Di Sozo, dokter gigi akan:
- Melakukan pemeriksaan klinis detail dan rontgen untuk menilai sisa struktur gigi, akar, dan tulang penyangga.
- Menjelaskan kondisi gigi dengan bahasa yang mudah dimengerti, termasuk pro dan kontra setiap pilihan perawatan.
- Menyusun rencana perawatan bertahap, misalnya perawatan saluran akar dulu, lalu tambalan besar atau crown, atau pencabutan yang direncanakan dengan pengganti gigi yang sesuai.
- Menggunakan bahan tambal dan crown berkualitas, serta teknik perawatan akar yang mengikuti standar modern untuk meningkatkan peluang keberhasilan jangka panjang.
Untuk menilai gigi berlubang besar masih bisa diselamatkan atau tidak, kamu bisa konsultasi ke Sozo Dental Clinic dan mendapatkan rencana perawatannya. sozodental dapat diakses untuk melihat lokasi dan pilihan jadwal kunjungan yang paling sesuai.
Testimoni Pasien: Gigi yang Dikira Harus Dicabut Ternyata Masih Bisa Dipertahankan
Seorang pasien datang dengan gigi geraham yang tampak hampir “setengah hilang”. Selama beberapa waktu, ia hanya mengandalkan obat nyeri saat kambuh dan sudah yakin gigi tersebut pasti harus dicabut.
Setelah dilakukan pemeriksaan dan rontgen, dokter menjelaskan bahwa akar gigi dan tulang di sekitarnya masih cukup baik. Diputuskan untuk melakukan perawatan saluran akar, membangun ulang struktur gigi dengan bahan penyangga (core), lalu memasang crown. Beberapa waktu kemudian, gigi yang tadinya terasa “kandidat pencabutan” justru menjadi salah satu gigi kunyah yang paling nyaman dipakai.
Ada juga pasien lain yang giginya sudah benar-benar tinggal sisa akar dan tulang di sekitarnya banyak rusak. Dalam kasus ini, dokter menyarankan pencabutan dan merencanakan pengganti gigi yang sesuai dengan susunan gigi lainnya. Setelah proses selesai, pasien merasa lebih lega karena tidak lagi waswas dengan nyeri dan bengkak berulang di area tersebut.
Cara Mencegah Gigi Berlubang Kecil Menjadi Lubang Besar
Meskipun fokus artikel ini adalah gigi berlubang besar, pencegahan tetap menjadi langkah paling menguntungkan.
Beberapa kebiasaan yang membantu:
- Menyikat gigi dua kali sehari dengan teknik yang benar dan pasta gigi berfluoride.
- Menggunakan benang gigi untuk membersihkan sela gigi yang tidak terjangkau sikat.
- Mengurangi frekuensi konsumsi makanan manis dan lengket di antara waktu makan utama.
- Minum air putih setelah makan untuk membantu membersihkan sisa makanan.
- Rutin kontrol ke dokter gigi setiap enam bulan, agar lubang kecil dapat ditemukan dan ditambal sebelum menjadi besar.
Dengan kombinasi kebiasaan baik dan pemeriksaan rutin, kemungkinan gigi harus menjalani perawatan kompleks atau pencabutan dapat ditekan.
Memutuskan apakah gigi berlubang besar masih bisa ditambal atau perlu dicabut tidak harus dilakukan sendirian.
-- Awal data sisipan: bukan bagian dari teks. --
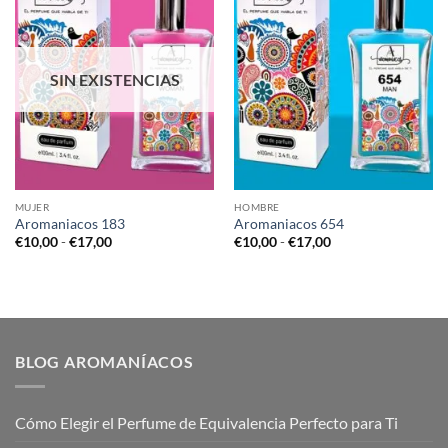
SIN EXISTENCIAS
MUJER
HOMBRE
Aromaniacos 183
Aromaniacos 654
Rango
Rango
€
10,00
-
€
17,00
€
10,00
-
€
17,00
de
de
precios:
precios:
desde
desde
€10,00
€10,00
hasta
hasta
€17,00
€17,00
BLOG AROMANÍACOS
Cómo Elegir el Perfume de Equivalencia Perfecto para Ti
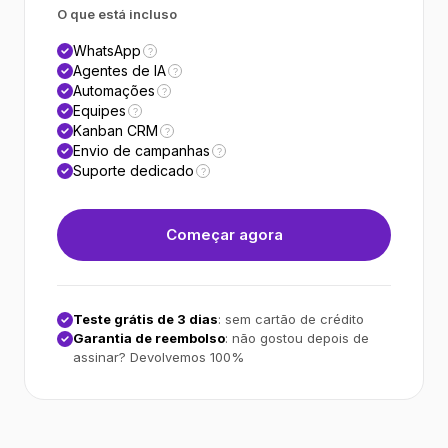
O que está incluso
WhatsApp
?
Agentes de IA
?
Automações
?
Equipes
?
Kanban CRM
?
Envio de campanhas
?
Suporte dedicado
?
Começar agora
Teste grátis de 3 dias
: sem cartão de crédito
Garantia de reembolso
: não gostou depois de
assinar? Devolvemos 100%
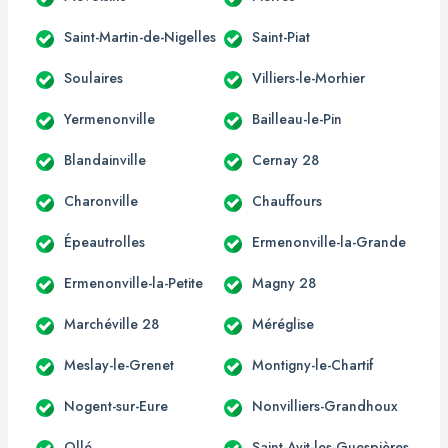
Saint-Martin-de-Nigelles
Saint-Piat
Soulaires
Villiers-le-Morhier
Yermenonville
Bailleau-le-Pin
Blandainville
Cernay 28
Charonville
Chauffours
Épeautrolles
Ermenonville-la-Grande
Ermenonville-la-Petite
Magny 28
Marchéville 28
Méréglise
Meslay-le-Grenet
Montigny-le-Chartif
Nogent-sur-Eure
Nonvilliers-Grandhoux
Ollé
Saint-Avit-les-Guespières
Dengan pemeriksaan menyeluruh dan penjelasan yang jujur dari dokter gigi, pilihan yang diambil bisa lebih tenang dan terencana.
Jangan menyerah pada gigi Anda sebelum dikonsultasikan. Di Sozo Dental, kami menggunakan foto digital dan kamera intraoral untuk melihat apakah gigi berlubang besar Anda masih bisa diselamatkan melalui perawatan saluran akar. Pertahankan gigi asli Anda dan kembalikan fungsi kunyah Anda sekarang!
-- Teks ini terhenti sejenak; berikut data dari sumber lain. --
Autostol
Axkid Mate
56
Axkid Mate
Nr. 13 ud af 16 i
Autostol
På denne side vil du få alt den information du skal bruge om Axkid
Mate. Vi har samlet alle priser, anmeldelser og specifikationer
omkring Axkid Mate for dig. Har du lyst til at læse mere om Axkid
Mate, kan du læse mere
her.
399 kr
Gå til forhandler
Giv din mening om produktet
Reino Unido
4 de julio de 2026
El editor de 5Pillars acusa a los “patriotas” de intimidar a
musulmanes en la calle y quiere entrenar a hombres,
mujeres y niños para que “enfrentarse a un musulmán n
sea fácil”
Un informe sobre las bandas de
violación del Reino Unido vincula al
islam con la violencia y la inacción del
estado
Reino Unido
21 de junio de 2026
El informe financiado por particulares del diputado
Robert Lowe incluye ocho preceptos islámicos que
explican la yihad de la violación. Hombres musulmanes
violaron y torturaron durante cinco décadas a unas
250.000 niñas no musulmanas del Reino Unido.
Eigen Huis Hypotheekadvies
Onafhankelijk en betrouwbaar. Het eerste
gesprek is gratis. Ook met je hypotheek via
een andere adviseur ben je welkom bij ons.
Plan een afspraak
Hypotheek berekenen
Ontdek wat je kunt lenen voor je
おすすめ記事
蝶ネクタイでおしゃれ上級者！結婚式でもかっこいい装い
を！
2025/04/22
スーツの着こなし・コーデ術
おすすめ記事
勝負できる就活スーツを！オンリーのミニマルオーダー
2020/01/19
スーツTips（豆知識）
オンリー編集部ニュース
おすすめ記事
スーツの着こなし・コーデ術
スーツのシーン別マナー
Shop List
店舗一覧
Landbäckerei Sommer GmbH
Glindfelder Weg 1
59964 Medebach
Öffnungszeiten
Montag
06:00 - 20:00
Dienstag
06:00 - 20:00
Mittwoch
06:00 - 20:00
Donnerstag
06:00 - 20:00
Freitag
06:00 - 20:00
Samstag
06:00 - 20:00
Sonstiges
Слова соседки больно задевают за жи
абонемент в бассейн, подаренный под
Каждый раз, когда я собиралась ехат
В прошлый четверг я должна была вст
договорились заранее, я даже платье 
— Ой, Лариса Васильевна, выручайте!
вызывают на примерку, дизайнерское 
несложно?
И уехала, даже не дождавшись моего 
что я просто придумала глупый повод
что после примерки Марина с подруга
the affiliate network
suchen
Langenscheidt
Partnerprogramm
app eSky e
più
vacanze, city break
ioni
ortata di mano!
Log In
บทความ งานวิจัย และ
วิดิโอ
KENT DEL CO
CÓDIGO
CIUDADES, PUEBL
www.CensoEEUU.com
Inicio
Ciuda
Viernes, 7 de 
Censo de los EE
FAQ Seputar Tambal Gigi Berlubang Besar
Apakah gigi bolong besar bisa ditambal secara permanen?
Bisa, tetapi untuk lubang besar biasanya diperlukan inlay/onlay atau crown agar lebih kuat dan tahan lama.
Lebih murah cabut gigi atau tambal gigi?
Cabut gigi terlihat lebih murah di awal, tetapi dalam jangka panjang bisa lebih mahal karena perlu mengganti gigi yang hilang.
Apa risiko jika gigi berlubang parah dibiarkan?
Infeksi dapat menyebar, menyebabkan abses, kerusakan tulang, dan kehilangan gigi permanen.